To do
An exact copy of the lines from the top of the data through the line with "middle dip: (942, 956)" is what you should give, with no pictures in it.

Listed records START

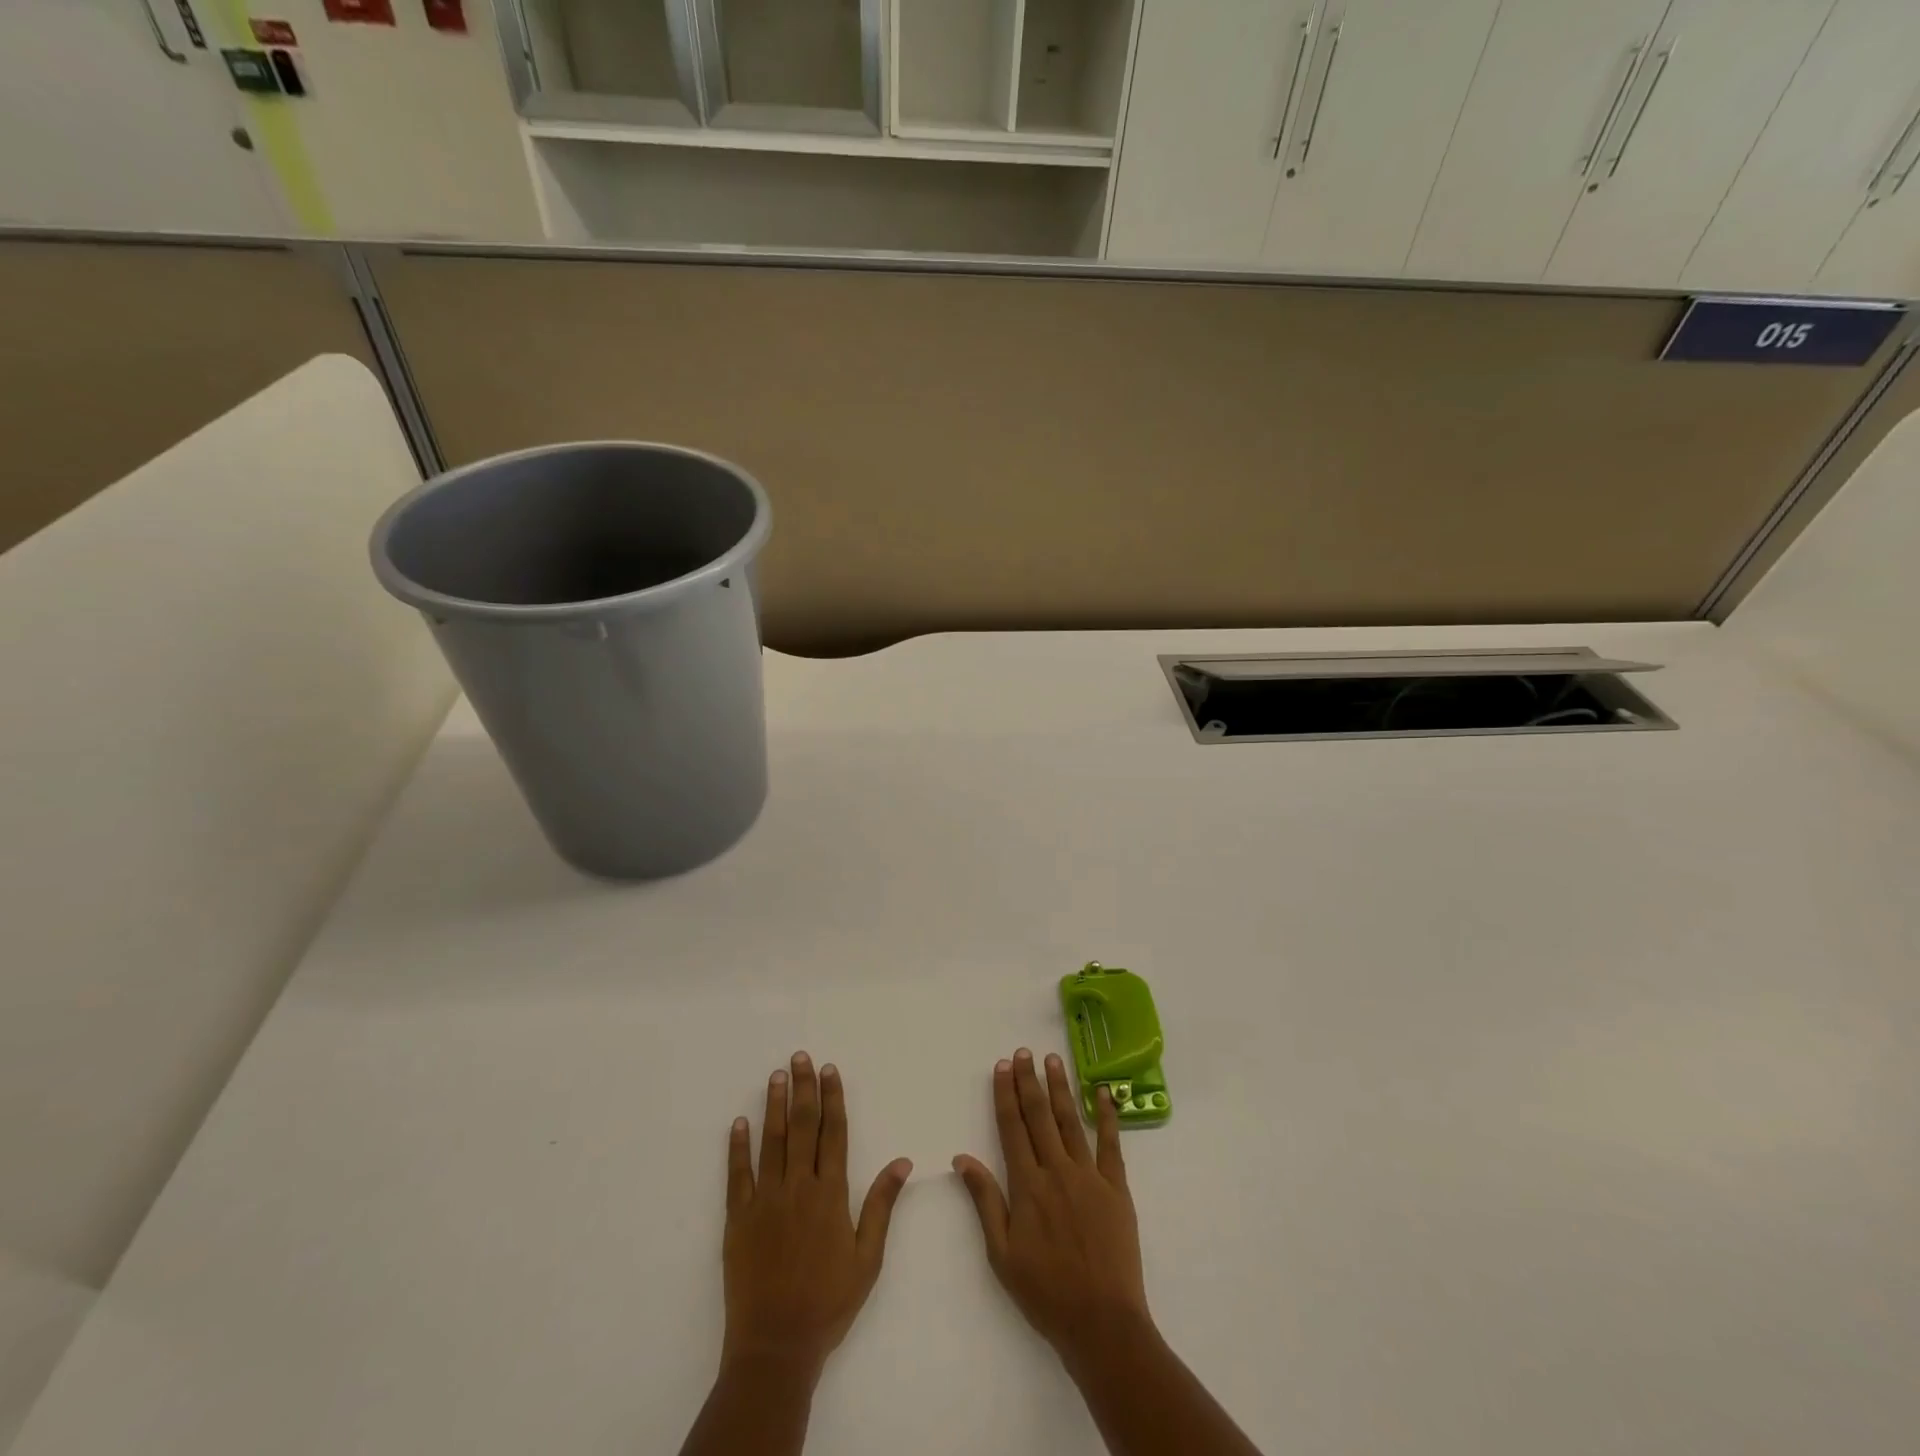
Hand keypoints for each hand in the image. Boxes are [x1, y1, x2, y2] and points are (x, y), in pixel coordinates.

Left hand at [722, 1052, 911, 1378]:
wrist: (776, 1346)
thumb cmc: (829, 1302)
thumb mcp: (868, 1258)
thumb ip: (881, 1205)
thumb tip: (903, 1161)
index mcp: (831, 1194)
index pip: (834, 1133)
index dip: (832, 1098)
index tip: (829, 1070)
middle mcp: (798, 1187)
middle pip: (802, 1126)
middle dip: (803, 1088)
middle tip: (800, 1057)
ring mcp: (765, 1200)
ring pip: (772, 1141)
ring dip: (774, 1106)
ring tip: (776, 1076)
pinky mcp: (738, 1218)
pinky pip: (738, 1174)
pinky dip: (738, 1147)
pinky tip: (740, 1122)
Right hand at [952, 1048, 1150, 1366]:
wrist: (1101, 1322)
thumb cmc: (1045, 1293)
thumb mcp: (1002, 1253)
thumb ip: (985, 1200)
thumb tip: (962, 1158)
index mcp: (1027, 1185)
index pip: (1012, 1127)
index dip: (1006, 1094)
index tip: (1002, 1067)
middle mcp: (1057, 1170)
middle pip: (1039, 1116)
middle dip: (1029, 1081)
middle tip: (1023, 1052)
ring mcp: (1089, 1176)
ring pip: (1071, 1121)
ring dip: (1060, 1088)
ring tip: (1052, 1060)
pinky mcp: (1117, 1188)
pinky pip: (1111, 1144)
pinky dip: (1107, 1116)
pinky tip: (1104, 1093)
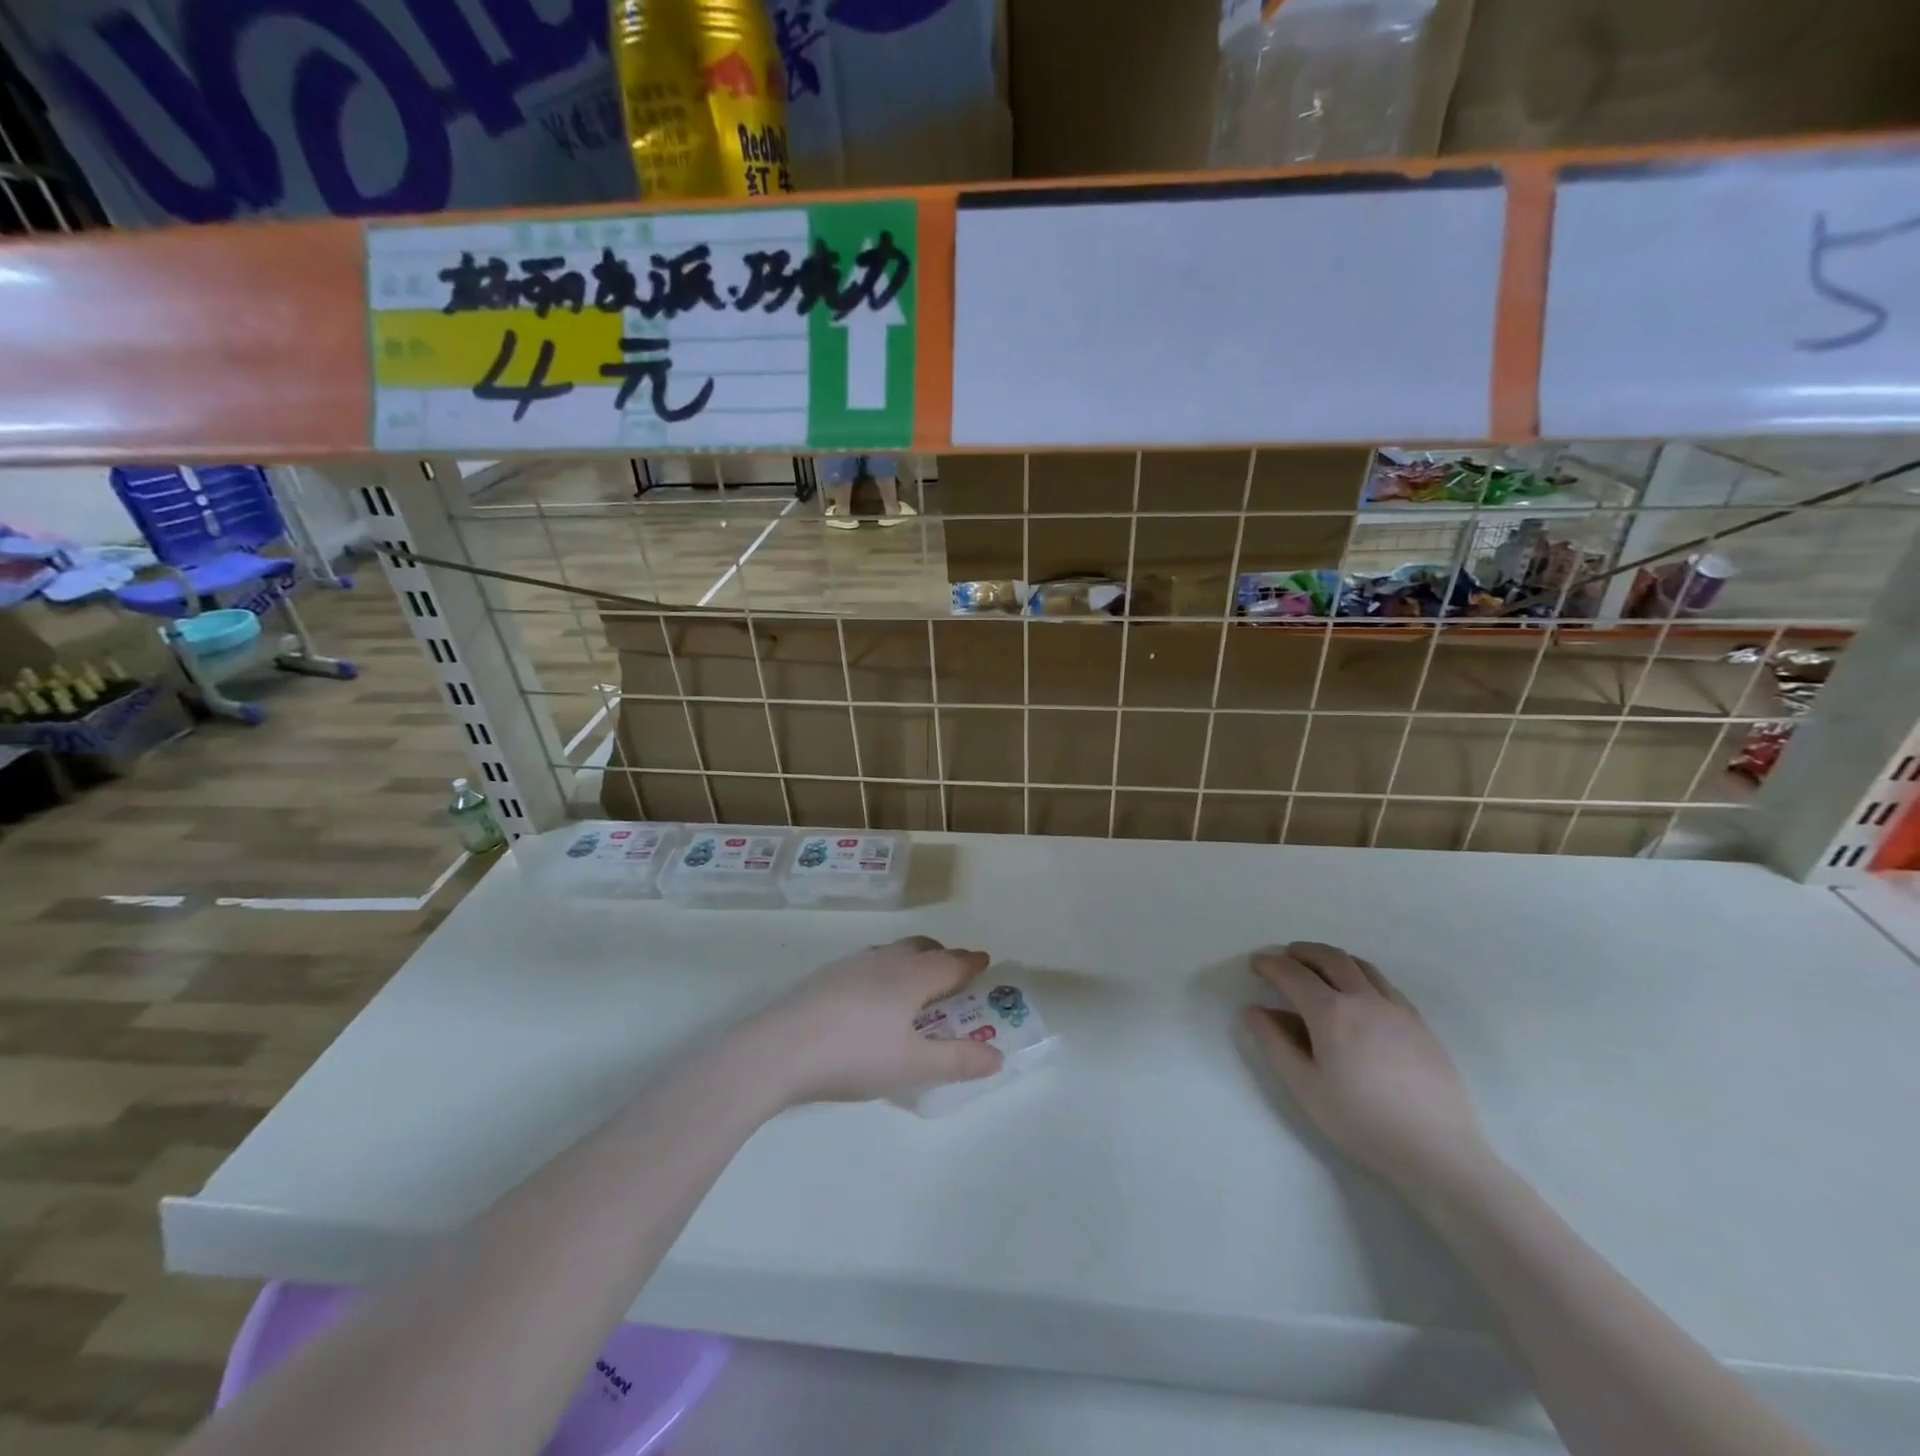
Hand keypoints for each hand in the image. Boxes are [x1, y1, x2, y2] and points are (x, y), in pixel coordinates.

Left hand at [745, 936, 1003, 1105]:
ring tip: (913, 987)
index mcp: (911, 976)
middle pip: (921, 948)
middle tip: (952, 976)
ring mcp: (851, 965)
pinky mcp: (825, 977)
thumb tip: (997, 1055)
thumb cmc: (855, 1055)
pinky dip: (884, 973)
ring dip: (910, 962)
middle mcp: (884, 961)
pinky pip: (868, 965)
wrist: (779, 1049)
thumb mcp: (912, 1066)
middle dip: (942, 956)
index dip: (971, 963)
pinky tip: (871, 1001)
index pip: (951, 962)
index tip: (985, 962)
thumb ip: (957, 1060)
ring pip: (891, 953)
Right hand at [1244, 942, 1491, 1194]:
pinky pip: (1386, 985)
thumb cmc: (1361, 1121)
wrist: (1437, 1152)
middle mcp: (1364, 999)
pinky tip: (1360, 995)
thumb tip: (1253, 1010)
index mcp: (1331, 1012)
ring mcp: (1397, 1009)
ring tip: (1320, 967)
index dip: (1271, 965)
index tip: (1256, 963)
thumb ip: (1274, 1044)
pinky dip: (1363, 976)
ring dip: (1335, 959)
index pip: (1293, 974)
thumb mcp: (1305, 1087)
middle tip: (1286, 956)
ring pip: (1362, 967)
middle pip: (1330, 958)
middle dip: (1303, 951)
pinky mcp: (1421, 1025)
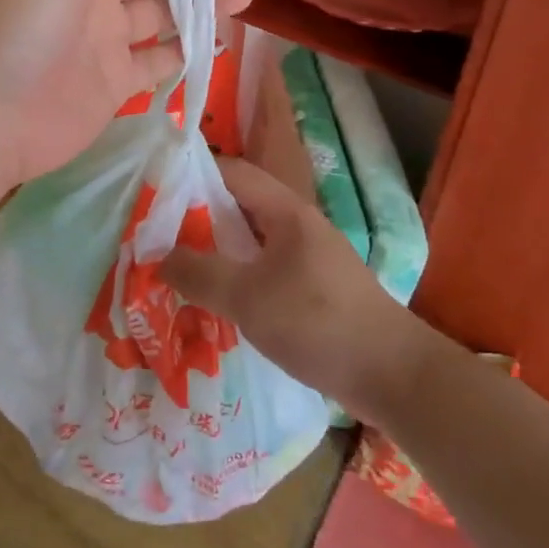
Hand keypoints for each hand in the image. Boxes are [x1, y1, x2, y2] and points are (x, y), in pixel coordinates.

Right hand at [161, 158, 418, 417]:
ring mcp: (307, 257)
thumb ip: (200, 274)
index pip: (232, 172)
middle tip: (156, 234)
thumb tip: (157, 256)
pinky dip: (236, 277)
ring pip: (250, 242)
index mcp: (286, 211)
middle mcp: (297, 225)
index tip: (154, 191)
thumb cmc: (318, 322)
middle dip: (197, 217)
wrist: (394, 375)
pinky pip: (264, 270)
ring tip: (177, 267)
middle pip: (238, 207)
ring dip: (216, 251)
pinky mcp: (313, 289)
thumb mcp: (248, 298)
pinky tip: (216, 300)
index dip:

Listed records END

Exercise answer
Hand keypoints for each hand in the image. Boxes are [x1, y1, x2, y2] and points are (x, y), in pixel coordinates.

Left hand at [722, 1052, 911, 1378]:
wrist: (776, 1346)
thumb cmc: (829, 1302)
thumb mcp: (868, 1258)
thumb ip: (881, 1205)
thumb tip: (903, 1161)
index mcp: (831, 1194)
index pip: (834, 1133)
index dip: (832, 1098)
index tip: (829, 1070)
middle mcp: (798, 1187)
middle pip: (802, 1126)
middle dip: (803, 1088)
middle tip: (800, 1057)
ring mcp: (765, 1200)
ring pip: (772, 1141)
ring dip: (774, 1106)
ring tip: (776, 1076)
pinky mcp: (738, 1218)
pinky pip: (738, 1174)
pinky dip: (738, 1147)
pinky tip: (740, 1122)
Right hand at [952, 1048, 1150, 1366]:
wrist: (1101, 1322)
thumb cmc: (1045, 1293)
thumb mcp: (1002, 1253)
thumb ip: (985, 1200)
thumb tip: (962, 1158)
index mcp: (1027, 1185)
index pip: (1012, 1127)
index dip: (1006, 1094)
index tip: (1002, 1067)
middle mcp: (1057, 1170)
middle pip: (1039, 1116)
middle dip: (1029, 1081)
middle tip: (1023, 1052)
ring mcp: (1089, 1176)
ring pip: (1071, 1121)
ring dip: (1060, 1088)
ring tip: (1052, 1060)
pinky mcp: (1117, 1188)
pinky pip: (1111, 1144)
pinky dip: (1107, 1116)
pinky tip: (1104, 1093)
Hand keypoints for each hand in the image. Boxes are [x1, y1, x2, y2] and points are (x, y), in pixel coordinates.

Left hand at [745, 936, 1003, 1105]:
ring tip: (913, 987)
index mcp: (911, 976)
middle pip: (921, 948)
middle tip: (952, 976)
ring mcp: (851, 965)
pinky mcp: (825, 977)
thumb tip: (997, 1055)
thumb cmc: (855, 1055)
pinky dip: (884, 973)
ring dip: (910, 962)
middle mcp: (884, 961)
pinky pip: (868, 965)
wrist: (779, 1049)
thumb mcp: (912, 1066)
middle dip: (942, 956)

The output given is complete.